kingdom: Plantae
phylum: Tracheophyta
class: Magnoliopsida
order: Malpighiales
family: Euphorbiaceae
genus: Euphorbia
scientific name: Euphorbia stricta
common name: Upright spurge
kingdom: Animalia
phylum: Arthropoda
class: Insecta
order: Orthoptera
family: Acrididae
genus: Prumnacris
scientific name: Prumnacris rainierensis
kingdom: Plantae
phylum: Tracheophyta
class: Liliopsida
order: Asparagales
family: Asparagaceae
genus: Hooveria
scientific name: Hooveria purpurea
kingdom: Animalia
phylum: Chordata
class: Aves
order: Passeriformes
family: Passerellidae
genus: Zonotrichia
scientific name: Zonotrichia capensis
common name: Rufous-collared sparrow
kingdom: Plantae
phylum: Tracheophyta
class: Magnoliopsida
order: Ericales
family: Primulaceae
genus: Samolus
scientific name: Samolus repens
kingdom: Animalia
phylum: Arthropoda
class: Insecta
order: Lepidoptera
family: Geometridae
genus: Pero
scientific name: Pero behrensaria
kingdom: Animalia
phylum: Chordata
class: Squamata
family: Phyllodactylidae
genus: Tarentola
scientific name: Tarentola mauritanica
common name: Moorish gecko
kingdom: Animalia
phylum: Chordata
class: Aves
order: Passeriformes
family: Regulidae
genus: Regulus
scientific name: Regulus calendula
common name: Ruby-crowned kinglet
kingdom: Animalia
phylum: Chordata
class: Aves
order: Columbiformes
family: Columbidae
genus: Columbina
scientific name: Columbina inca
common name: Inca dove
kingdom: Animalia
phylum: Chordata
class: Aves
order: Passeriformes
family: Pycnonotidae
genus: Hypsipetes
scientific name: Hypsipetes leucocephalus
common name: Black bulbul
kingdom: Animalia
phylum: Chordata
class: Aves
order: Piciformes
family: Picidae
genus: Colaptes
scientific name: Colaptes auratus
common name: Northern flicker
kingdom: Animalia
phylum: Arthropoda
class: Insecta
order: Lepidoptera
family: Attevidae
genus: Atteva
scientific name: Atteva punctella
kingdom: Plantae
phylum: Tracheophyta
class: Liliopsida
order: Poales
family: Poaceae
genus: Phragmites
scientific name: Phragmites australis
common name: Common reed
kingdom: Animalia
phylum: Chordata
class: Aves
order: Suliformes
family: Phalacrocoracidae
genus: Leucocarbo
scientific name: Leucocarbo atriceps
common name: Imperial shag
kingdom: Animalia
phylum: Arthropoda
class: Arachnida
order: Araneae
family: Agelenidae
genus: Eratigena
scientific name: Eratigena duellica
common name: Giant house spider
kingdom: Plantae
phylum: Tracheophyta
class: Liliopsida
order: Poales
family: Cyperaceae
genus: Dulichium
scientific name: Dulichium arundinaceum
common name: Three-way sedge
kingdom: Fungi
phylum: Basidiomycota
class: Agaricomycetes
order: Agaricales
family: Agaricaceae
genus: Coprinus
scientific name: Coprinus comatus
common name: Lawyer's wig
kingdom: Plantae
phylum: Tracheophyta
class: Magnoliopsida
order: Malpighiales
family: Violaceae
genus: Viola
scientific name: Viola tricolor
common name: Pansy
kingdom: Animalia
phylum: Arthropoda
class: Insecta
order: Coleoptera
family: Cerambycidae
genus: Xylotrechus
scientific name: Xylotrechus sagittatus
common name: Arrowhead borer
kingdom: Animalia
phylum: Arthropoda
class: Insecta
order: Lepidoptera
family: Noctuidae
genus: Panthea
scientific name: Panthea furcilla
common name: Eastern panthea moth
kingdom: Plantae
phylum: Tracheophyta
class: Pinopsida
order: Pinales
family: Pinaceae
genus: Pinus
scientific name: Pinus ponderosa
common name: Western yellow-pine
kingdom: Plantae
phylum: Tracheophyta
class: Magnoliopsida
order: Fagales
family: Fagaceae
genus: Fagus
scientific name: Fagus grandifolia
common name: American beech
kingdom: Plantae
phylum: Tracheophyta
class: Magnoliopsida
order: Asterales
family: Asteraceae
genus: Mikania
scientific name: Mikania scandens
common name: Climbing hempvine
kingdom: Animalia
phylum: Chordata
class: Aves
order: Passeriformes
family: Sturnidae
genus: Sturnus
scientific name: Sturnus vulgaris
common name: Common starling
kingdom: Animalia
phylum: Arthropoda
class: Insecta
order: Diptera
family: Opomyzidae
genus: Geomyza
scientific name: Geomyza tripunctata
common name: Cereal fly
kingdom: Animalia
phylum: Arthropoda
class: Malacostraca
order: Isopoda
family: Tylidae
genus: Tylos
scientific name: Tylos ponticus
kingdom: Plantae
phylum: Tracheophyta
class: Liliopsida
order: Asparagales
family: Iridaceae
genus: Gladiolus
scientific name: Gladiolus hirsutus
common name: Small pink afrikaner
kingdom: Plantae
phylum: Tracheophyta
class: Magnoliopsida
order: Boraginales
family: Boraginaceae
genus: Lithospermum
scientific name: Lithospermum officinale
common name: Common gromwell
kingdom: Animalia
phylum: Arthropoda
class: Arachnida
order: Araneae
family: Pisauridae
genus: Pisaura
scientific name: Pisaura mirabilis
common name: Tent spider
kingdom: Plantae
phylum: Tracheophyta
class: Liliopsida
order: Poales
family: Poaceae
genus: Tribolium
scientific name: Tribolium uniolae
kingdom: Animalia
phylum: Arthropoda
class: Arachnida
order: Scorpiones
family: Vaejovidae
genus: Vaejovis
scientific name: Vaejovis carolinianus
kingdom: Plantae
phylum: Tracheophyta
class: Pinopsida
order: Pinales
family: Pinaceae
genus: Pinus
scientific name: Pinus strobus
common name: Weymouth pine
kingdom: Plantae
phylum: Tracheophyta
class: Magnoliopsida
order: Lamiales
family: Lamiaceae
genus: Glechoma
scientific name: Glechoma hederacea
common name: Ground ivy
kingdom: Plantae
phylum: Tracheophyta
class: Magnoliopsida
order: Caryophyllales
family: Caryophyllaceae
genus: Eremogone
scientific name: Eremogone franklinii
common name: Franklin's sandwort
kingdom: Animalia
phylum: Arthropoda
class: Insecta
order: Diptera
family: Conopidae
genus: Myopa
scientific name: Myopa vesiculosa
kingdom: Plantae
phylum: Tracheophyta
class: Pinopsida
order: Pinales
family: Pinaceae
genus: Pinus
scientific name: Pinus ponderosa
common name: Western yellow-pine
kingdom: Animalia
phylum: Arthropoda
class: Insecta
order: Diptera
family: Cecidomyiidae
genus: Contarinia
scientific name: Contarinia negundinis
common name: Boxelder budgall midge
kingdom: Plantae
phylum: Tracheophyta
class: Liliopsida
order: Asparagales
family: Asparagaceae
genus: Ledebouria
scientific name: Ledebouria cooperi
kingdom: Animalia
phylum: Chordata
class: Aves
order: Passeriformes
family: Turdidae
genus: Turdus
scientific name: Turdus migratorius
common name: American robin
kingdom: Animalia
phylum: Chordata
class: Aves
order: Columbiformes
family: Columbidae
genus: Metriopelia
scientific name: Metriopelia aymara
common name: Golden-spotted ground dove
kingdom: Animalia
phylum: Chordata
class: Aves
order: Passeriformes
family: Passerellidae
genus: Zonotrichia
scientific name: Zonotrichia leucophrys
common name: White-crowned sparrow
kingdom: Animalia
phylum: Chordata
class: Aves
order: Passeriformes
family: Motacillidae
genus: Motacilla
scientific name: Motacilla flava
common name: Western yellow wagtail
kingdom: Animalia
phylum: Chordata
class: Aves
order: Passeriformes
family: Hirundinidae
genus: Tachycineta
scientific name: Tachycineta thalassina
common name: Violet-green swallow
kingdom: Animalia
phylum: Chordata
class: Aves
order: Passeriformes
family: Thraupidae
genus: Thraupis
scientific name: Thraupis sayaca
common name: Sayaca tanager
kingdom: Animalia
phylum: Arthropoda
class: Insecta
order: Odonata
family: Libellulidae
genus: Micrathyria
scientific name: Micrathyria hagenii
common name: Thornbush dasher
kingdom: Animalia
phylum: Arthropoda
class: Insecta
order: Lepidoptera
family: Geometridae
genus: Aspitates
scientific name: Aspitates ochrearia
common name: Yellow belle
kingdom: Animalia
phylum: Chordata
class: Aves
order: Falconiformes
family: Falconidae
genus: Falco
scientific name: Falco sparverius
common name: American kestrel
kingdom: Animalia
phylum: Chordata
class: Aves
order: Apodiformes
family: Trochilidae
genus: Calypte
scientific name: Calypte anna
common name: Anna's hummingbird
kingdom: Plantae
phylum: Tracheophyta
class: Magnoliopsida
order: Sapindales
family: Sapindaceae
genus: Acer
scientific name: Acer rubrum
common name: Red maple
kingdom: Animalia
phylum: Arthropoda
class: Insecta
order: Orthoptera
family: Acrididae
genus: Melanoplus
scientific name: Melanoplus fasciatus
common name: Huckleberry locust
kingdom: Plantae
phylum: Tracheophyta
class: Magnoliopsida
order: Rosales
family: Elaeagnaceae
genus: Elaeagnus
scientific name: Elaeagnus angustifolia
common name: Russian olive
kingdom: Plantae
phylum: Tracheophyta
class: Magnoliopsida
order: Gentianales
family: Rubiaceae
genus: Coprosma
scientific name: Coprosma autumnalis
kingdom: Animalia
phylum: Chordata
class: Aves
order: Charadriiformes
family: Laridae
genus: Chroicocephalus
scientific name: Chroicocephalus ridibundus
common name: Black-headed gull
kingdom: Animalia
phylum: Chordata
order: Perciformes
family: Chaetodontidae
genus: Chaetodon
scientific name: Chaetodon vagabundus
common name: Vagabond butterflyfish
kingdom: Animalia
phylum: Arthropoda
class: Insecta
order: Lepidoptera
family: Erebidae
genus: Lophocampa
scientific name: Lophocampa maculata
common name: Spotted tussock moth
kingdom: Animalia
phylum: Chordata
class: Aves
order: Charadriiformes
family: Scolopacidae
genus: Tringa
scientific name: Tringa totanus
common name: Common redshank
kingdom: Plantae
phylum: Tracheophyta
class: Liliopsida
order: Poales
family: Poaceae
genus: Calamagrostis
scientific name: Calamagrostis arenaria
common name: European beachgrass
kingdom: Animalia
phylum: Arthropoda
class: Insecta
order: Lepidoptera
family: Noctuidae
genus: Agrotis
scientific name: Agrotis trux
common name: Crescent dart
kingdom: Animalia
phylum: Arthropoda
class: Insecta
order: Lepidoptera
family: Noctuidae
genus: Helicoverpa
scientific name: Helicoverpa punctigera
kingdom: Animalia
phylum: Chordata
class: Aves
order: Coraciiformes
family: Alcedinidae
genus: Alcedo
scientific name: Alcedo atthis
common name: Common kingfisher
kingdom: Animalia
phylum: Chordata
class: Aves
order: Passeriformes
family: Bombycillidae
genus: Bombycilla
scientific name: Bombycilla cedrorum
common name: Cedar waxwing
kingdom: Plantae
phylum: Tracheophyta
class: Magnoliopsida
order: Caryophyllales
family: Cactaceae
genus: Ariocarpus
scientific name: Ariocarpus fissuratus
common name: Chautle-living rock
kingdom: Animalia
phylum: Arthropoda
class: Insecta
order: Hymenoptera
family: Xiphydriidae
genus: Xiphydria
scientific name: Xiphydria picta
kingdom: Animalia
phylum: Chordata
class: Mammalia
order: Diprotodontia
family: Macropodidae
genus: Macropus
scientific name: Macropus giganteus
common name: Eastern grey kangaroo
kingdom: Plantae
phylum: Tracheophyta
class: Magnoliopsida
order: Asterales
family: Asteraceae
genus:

━━━━━━━━━━━━━━━━

GOAL OF THE EXERCISE: Swap "phylum" for "division" in the lines starting with the line containing "family: Attevidae" and going on through the line containing "genus: Leucocarbo". Give back only those lines, leaving everything else in them unchanged.

SOLUTION BELOW:
family: Attevidae
genus: Atteva
scientific name: Atteva punctella
kingdom: Plantae
division: Tracheophyta
class: Liliopsida
order: Poales
family: Poaceae
genus: Phragmites
scientific name: Phragmites australis
common name: Common reed
kingdom: Animalia
division: Chordata
class: Aves
order: Suliformes
family: Phalacrocoracidae
genus: Leucocarbo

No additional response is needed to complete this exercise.